Another speaker discussed a situation where an island lacked a local design code for climate-resilient construction. Engineers leaned on a nearby Australian code, which underestimated wind speeds, when in fact the island faced Category 5 hurricanes.

This clearly demonstrates the importance of early insurability screens and built-in mitigations. Speakers said that insurers, engineers and operators need to triangulate external data sources and invest in smarter design to mitigate insurance gaps. Where capacity is strained, risk managers can use this reality to justify upfront resilience investment in return for better insurability and potentially higher limits.

How risk managers can address cracks

The panel agreed that one thing that can make a real difference is earlier, deeper collaboration between operators, engineers, brokers and insurers – and a willingness to redesign programmes so insurance enables, rather than delays, development.

One practical development is a focus on insurability assessment reports. Where a site is non-negotiable due to grid constraints, the goal is not to block the project but to give decision-makers a clear view of trade-offs.

As one participant put it: “You inform the client of the risks and they can then make an informed decision. You can say it’s not catastrophic, it’s not the end of the world, we just need to change this… which is going to cost you nothing because you’ve not built anything yet, but will potentially mean that you save X dollars in the future through either premium or risk management spends.” Engagement then continues through the lifecycle. Brokers and insurers are providing expert advice throughout the design and build of a data centre, recognising that nothing stays static over 30 years. The aim is to avoid the historical pattern of “build now, insure later” and replace it with continuous alignment.
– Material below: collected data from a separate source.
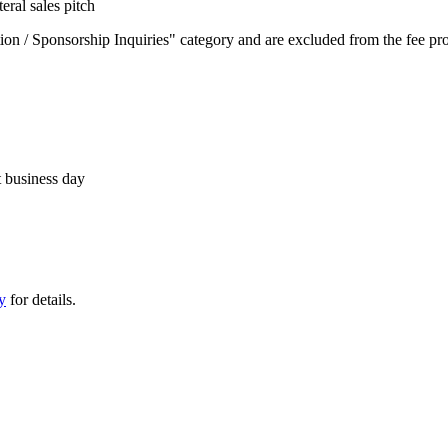
eral sales pitch
on / Sponsorship Inquiries" category and are excluded from the fee prov
t business day
y
for details.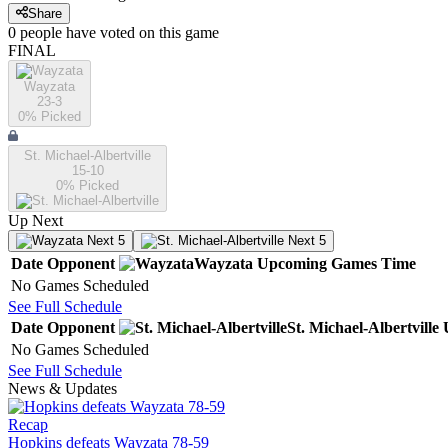
Share
0
people have
voted on this game
FINAL
Wayzata
23-3
0
% Picked
St. Michael-Albertville
15-10
0
% Picked
Up Next
Next 5
Next 5
Date
Opponent
Wayzata
Upcoming
Games
Time
No Games Scheduled
See Full Schedule
Date
Opponent
St. Michael-Albertville
No Games Scheduled
See Full Schedule
News & Updates
Recap
Hopkins defeats Wayzata 78-59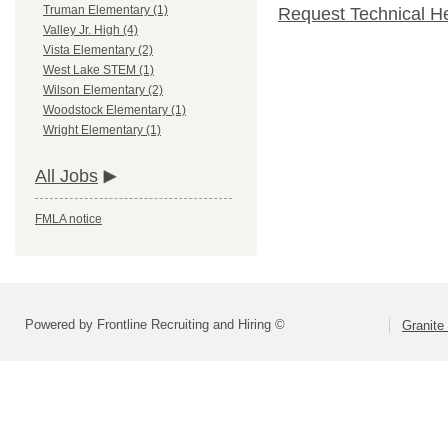
Truman Elementary (1)
Request Technical H
Valley Jr. High (4)
Vista Elementary (2)
West Lake STEM (1)
Wilson Elementary (2)
Woodstock Elementary (1)
Wright Elementary (1)
All Jobs
FMLA notice
Powered by Frontline Recruiting and Hiring ©
Granite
Programme design is evolving too. Some teams have launched blended policies that roll construction and operations into a single cover, removing handover frictions where two policies respond to one loss. Elsewhere, firms have built response teams to stand up programmes in just weeks, because clients need answers when grid windows open, not after they close.

On financing risk, there is a growing trade-off mindset. For certain perils, there is a case to invest in physical protection and operational controls rather than chase high limits at any price. One participant said: “You don’t need to buy a $1bn limit if you can do something to stop it happening in the first place.”

Supply chain is getting the same treatment. Rather than stop at tier 1, risk teams are combining third-party datasets with site survey data to build location-level risk views. Mapping deeper tiers gives earlier warning on single points of failure, from specialist cooling components to critical chip suppliers.

Ultimately, the most credible route through the current crunch is discipline plus collaboration – design decisions that bake in protection, contracts that reflect AI-era risks, programmes that match how data centres actually grow, and shared data that keeps everyone honest about exposures.

In closing remarks, participants once more called for practical teamwork, with one concluding: “One of the things that we’ve been really promoting hard is how as an industry we can collaborate to try to come up with solutions for the risk that you’ve got today as well as the risk that you’re going to have tomorrow.”